Protesters, Officers Clash in Aftermath of Keith Lamont Scott Shooting Death

Scene from protests in Charlotte, N.C., on Sept. 20, 2016, over the police-shooting death of Keith Lamont Scott
WSOC via Twitter

The shooting death of Keith Lamont Scott, a disabled black man who was reportedly reading a book when he was shot by a black police officer in Charlotte, N.C., sparked protests Tuesday that continued late into the night, the Washington Post reports.

According to the report, the large demonstration began peacefully, with some people chanting "Black lives matter" and "Hands up. Don't shoot." However, it was not too long before news reports and social media posts began showing police in riot gear deploying tear gas at protesters and firing rubber bullets. Some civilians were reportedly seen smashing out the windows of police cars.
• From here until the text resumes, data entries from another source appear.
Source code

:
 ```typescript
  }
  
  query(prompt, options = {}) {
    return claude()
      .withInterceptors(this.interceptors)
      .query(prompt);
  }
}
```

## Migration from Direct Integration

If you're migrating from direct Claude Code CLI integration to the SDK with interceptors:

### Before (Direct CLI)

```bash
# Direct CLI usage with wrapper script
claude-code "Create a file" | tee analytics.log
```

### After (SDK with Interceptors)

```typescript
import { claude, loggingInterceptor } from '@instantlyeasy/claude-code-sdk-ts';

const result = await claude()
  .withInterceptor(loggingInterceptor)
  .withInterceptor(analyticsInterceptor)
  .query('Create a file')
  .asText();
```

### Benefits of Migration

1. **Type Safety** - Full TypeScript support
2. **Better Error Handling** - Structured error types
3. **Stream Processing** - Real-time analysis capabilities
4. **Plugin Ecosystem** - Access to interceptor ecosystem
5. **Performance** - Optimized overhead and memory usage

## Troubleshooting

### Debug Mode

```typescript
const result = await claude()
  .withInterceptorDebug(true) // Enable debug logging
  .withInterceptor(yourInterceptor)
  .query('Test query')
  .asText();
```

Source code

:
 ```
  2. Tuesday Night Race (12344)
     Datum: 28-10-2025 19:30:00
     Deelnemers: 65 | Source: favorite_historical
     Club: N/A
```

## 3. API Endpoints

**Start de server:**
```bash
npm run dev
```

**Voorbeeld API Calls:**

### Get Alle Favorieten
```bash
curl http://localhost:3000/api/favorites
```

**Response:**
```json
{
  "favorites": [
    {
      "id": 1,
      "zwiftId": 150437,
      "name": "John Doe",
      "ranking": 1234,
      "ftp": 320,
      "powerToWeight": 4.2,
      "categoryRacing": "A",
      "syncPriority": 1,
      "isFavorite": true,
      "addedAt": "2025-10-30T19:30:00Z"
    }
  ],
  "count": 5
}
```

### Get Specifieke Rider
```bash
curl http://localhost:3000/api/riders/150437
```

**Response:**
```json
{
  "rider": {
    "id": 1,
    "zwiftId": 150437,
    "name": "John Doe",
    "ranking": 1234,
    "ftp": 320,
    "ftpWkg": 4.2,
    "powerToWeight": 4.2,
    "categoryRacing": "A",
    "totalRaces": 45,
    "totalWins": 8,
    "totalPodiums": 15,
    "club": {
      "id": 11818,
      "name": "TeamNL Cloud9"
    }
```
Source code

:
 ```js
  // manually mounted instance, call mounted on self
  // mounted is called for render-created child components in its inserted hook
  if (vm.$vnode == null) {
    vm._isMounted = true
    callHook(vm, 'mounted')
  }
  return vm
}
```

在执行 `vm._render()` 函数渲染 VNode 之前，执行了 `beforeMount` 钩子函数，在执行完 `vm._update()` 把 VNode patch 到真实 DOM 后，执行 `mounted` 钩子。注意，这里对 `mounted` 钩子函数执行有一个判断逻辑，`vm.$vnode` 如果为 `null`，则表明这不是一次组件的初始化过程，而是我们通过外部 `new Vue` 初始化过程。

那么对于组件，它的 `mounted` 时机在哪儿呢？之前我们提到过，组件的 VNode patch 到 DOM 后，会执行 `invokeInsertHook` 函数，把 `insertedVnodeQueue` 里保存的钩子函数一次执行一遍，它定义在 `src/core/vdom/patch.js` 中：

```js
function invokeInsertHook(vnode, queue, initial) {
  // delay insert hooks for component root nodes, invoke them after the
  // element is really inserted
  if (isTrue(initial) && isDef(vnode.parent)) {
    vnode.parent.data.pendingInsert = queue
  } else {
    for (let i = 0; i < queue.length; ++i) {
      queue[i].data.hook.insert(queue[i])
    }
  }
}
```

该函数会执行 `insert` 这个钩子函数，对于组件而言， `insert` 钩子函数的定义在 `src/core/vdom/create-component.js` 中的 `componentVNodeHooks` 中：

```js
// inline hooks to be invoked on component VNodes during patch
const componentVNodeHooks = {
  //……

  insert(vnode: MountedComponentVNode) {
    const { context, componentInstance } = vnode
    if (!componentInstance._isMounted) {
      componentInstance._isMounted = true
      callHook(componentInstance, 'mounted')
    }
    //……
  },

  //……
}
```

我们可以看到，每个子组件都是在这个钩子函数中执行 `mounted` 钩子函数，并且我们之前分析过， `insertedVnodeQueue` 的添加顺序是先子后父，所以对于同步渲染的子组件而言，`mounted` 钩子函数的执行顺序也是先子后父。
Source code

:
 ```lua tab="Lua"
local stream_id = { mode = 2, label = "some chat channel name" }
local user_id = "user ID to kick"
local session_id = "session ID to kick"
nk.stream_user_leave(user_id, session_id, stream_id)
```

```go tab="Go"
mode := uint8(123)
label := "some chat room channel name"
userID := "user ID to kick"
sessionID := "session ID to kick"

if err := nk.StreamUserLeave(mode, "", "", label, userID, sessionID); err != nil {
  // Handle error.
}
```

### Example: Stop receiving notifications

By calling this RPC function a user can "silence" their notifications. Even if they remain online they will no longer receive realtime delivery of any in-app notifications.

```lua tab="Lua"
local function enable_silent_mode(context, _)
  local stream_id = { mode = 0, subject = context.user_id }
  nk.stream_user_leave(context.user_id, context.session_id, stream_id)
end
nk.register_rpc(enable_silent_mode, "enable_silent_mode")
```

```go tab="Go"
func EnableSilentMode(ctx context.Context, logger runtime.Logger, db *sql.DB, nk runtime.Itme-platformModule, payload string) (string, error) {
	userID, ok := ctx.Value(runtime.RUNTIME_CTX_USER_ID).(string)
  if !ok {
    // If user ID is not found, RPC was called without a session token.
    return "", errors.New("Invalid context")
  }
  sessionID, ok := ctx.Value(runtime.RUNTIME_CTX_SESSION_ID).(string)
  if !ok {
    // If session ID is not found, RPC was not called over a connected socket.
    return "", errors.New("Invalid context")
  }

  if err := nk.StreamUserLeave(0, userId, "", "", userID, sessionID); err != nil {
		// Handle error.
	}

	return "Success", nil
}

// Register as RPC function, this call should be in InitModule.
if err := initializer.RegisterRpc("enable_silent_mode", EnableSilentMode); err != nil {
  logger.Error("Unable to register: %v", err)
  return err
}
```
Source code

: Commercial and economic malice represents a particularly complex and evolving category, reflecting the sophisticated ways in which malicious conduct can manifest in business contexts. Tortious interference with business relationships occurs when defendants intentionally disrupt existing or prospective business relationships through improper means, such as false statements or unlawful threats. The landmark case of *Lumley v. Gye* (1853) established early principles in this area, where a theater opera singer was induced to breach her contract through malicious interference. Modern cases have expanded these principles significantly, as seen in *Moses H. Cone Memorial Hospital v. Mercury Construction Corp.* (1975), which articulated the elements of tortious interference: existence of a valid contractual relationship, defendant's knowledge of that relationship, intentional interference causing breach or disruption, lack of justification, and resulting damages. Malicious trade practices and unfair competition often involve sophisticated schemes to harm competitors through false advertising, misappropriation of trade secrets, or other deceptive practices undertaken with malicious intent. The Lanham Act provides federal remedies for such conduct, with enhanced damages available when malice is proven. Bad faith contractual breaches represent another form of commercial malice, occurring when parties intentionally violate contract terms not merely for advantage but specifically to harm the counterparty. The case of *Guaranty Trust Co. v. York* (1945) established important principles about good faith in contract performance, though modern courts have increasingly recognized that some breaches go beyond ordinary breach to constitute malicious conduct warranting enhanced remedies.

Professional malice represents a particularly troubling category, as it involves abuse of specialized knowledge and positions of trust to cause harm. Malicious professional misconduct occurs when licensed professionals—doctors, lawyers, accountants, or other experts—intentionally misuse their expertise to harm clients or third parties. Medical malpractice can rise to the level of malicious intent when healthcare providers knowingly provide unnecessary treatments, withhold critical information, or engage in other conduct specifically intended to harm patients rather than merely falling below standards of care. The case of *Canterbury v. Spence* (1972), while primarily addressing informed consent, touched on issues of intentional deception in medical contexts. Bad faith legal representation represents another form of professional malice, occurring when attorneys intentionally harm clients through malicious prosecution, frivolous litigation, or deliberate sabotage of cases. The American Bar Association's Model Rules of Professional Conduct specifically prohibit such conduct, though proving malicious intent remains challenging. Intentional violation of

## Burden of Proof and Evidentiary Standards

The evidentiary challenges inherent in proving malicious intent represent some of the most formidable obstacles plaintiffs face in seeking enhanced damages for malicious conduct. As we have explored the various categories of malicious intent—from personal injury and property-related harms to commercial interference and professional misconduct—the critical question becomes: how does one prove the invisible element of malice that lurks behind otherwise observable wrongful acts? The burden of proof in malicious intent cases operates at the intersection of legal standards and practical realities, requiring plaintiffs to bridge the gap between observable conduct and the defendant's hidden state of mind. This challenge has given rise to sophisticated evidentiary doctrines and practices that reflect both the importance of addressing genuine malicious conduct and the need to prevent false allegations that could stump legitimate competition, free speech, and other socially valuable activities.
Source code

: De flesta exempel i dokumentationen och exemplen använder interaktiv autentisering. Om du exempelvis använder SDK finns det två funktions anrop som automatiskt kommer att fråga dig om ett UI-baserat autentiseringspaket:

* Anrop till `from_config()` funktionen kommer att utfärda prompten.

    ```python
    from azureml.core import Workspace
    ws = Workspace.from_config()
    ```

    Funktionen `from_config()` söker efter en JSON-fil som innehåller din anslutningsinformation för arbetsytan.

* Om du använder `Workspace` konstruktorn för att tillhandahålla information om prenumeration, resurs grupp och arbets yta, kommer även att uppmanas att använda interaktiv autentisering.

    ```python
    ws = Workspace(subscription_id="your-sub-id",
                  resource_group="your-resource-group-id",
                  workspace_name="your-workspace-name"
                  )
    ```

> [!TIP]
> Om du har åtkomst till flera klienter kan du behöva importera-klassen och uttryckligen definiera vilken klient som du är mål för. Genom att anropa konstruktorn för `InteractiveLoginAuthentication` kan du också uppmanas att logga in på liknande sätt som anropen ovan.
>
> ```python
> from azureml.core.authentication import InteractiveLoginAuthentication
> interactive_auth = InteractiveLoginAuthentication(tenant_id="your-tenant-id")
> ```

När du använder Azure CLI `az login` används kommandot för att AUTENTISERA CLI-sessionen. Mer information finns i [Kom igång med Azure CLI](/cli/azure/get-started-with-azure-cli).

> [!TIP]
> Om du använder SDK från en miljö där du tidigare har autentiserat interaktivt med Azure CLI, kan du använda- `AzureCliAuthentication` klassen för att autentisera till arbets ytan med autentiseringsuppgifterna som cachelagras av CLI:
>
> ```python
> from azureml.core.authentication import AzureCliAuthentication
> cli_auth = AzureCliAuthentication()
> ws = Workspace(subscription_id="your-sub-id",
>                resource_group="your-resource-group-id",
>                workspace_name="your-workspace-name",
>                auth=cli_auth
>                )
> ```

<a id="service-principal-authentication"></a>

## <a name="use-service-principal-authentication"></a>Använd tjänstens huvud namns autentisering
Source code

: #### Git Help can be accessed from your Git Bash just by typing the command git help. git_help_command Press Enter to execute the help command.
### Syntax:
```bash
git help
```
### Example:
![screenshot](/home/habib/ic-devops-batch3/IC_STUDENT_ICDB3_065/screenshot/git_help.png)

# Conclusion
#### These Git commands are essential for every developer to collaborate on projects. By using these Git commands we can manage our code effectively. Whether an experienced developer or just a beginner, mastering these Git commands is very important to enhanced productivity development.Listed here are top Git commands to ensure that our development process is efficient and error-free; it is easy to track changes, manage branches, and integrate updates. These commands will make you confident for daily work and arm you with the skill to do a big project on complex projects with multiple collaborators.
By early Wednesday morning, protesters had shut down traffic on Interstate 85, the Post reports. Some civilians were seen on camera taking items out of the backs of tractor trailers and setting them on fire in the middle of the highway, WSOC-TV reported.


Police report that 12 officers were injured during the protests, with one of them being hit in the face with a rock. At least seven people were transported from the scene of the protests and treated for non-life-threatening injuries, the Charlotte Observer tweeted.

Scott, 43, was killed by Charlotte-Mecklenburg Police Officer Brentley Vinson Tuesday afternoon while officers from the department were seeking a suspect with an outstanding warrant.


Scott was sitting in a vehicle in an apartment complex's parking lot, and police say that he got out of the car holding a "firearm" before going back inside the vehicle. According to police, officers approached, and Scott once again exited the vehicle with the firearm and "posed an imminent deadly threat to the officers who subsequently fired their weapon striking the subject,” police say.

Scott was pronounced dead at the Carolinas Medical Center. Authorities say that detectives recovered the firearm police say Scott was holding during the shooting. However, a young woman identifying herself as Scott's daughter insisted that her father was unarmed and merely reading a book in his vehicle when he was fatally shot.